* _Aim_:
Copy out every one of the entries below word for word, with each line in its original order.

* _Provided information_:
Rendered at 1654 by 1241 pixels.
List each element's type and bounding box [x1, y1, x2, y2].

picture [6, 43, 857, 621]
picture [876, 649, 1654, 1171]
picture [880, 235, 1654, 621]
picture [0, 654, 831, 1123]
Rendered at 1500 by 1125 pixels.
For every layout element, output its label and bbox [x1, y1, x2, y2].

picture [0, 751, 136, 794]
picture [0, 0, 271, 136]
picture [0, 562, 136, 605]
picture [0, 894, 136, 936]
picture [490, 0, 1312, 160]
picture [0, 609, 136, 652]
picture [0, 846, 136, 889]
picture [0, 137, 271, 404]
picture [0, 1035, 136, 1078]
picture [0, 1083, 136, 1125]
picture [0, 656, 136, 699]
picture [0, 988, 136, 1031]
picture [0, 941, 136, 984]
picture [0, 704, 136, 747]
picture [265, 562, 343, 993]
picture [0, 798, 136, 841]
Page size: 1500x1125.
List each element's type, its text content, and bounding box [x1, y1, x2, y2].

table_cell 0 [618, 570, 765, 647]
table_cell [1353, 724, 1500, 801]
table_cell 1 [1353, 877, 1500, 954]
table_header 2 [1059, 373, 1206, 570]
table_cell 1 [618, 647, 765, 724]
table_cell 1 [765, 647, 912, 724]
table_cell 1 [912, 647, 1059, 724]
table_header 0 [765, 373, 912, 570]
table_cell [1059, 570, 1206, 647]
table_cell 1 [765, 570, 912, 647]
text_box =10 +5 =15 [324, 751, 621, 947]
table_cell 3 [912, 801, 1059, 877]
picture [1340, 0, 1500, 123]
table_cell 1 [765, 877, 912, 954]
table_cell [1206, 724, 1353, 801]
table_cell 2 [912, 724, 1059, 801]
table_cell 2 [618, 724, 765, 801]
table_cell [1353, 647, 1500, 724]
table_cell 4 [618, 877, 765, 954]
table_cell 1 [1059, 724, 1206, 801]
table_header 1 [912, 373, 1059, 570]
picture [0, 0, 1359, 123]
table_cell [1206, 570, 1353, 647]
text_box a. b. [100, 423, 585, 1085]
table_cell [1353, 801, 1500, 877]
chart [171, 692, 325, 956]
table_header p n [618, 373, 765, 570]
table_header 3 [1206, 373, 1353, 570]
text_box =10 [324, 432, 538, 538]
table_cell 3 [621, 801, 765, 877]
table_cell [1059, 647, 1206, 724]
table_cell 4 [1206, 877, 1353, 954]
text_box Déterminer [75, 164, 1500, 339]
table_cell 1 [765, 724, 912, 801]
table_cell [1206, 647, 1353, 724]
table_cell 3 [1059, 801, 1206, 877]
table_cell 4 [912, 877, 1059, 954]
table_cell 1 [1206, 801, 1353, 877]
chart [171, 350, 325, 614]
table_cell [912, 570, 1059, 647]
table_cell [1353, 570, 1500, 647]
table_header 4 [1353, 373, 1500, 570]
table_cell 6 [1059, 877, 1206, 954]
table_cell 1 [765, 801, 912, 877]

* _Task response_:
Rendered at 1654 by 1241 pixels.
List each element's type and bounding box [x1, y1, x2, y2].

picture [6, 43, 857, 621]
picture [876, 649, 1654, 1171]
picture [880, 235, 1654, 621]
picture [0, 654, 831, 1123]
Rendered at 1500 by 1125 pixels.
For every layout element, output its label and bbox [x1, y1, x2, y2].

picture [0, 751, 136, 794]
picture [0, 0, 271, 136]
picture [0, 562, 136, 605]
picture [0, 894, 136, 936]
picture [490, 0, 1312, 160]
picture [0, 609, 136, 652]
picture [0, 846, 136, 889]
picture [0, 137, 271, 404]
picture [0, 1035, 136, 1078]
picture [0, 1083, 136, 1125]
picture [0, 656, 136, 699]
picture [0, 988, 136, 1031]
picture [0, 941, 136, 984]
picture [0, 704, 136, 747]
picture [265, 562, 343, 993]
picture [0, 798, 136, 841]
Page size: 1500x1125.
List each element's type, its text content, and bounding box [x1, y1, x2, y2].

table_cell 0 [618, 570, 765, 647]
table_cell [1353, 724, 1500, 801]
table_cell 1 [1353, 877, 1500, 954]
table_header 2 [1059, 373, 1206, 570]
table_cell 1 [618, 647, 765, 724]
table_cell 1 [765, 647, 912, 724]
table_cell 1 [912, 647, 1059, 724]
table_header 0 [765, 373, 912, 570]
table_cell [1059, 570, 1206, 647]
table_cell 1 [765, 570, 912, 647]
text_box =10 +5 =15 [324, 751, 621, 947]
table_cell 3 [912, 801, 1059, 877]
picture [1340, 0, 1500, 123]
table_cell 1 [765, 877, 912, 954]
table_cell [1206, 724, 1353, 801]
table_cell 2 [912, 724, 1059, 801]
table_cell 2 [618, 724, 765, 801]
table_cell [1353, 647, 1500, 724]
table_cell 4 [618, 877, 765, 954]
table_cell 1 [1059, 724, 1206, 801]
table_header 1 [912, 373, 1059, 570]
picture [0, 0, 1359, 123]
table_cell [1206, 570, 1353, 647]
text_box a. b. [100, 423, 585, 1085]
table_cell [1353, 801, 1500, 877]
chart [171, 692, 325, 956]
table_header p n [618, 373, 765, 570]
table_header 3 [1206, 373, 1353, 570]
text_box =10 [324, 432, 538, 538]
table_cell 3 [621, 801, 765, 877]
table_cell [1059, 647, 1206, 724]
table_cell 4 [1206, 877, 1353, 954]
text_box Déterminer [75, 164, 1500, 339]
table_cell 1 [765, 724, 912, 801]
table_cell [1206, 647, 1353, 724]
table_cell 3 [1059, 801, 1206, 877]
table_cell 4 [912, 877, 1059, 954]
table_cell 1 [1206, 801, 1353, 877]
chart [171, 350, 325, 614]
table_cell [912, 570, 1059, 647]
table_cell [1353, 570, 1500, 647]
table_header 4 [1353, 373, 1500, 570]
table_cell 6 [1059, 877, 1206, 954]
table_cell 1 [765, 801, 912, 877]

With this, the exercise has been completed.